副作用モニター情報〈333〉 セレコックス(セレコキシブ=非ステロイド性消炎・鎮痛剤)の副作用と注意点
セレコックスは、シクロオキシゲナーゼ(COX)のうち、炎症組織に誘発されるCOX-2の選択的阻害剤です。その主な副作用には、ショック、過敏症状、消化器症状、肝臓、腎臓、血液系の障害、重い皮膚症状が報告されています。
海外では、COX-2選択的阻害剤の投与が、心筋梗塞、脳卒中などの重篤で場合によっては致命的になる血栓塞栓性疾患のリスクを増大させ、そのリスクは 投与期間とともに大きくなると報告されています。
また、本剤の特徴として、皮膚過敏症状が他の非ステロイド系消炎鎮痛剤と比較して多いようです(アステラス製薬による)。本副作用モニターでも、過去1 年間の報告をみると、湿疹などの皮膚症状がもっとも多く、11症例報告されています。このうち7症例が重症度IIの全身性の副作用です。また、投与開始か ら2週間以内の発症が多く見られました。発症したら即、服用を中止することが原則です。

▶ _データ抜粋_
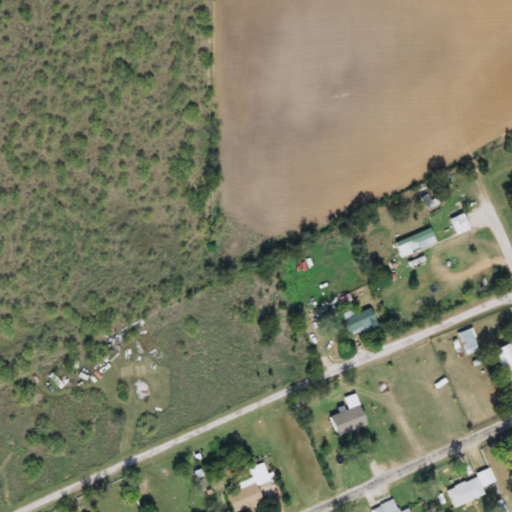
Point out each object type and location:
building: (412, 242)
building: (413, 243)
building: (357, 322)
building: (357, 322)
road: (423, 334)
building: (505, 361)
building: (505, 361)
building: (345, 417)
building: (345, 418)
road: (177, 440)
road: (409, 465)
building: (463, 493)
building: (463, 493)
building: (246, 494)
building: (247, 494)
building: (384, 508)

▶ _作業依頼 A_
セレコックスの文章によると、本副作用モニターで過去1年間に報告された湿疹などの皮膚症状は何症例か。
▶ _作業依頼 B_
セレコックスの文章を、最後の文の後から書き継いでください。
データは参照しなくてよい。

▶ _解答欄 A_
11症例である。

▶ _解答欄 B_
そのほか、消化器症状が3症例、血液系1症例(白血球減少)、肝機能悪化1症例、発熱1症例が報告されています。
胃腸障害は少ないといわれていますが、発現頻度は従来の非ステロイド系消炎鎮痛剤とあまり差がありません。副作用を回避するためにも、添付文書に記載さ れているように、最少有効量を可能な限り短期間に投与し、漫然と長期に使用しないことが大事です。
また、顔面蒼白、冷汗、息切れ、ろれつが回らない、胸の痛み、体の一部が麻痺するなどは、重大な副作用の初期症状の恐れもあるので見逃してはなりませ ん。皮膚過敏症の注意を含め、これについても患者に説明し、服薬指導をきちんとすることが重要です。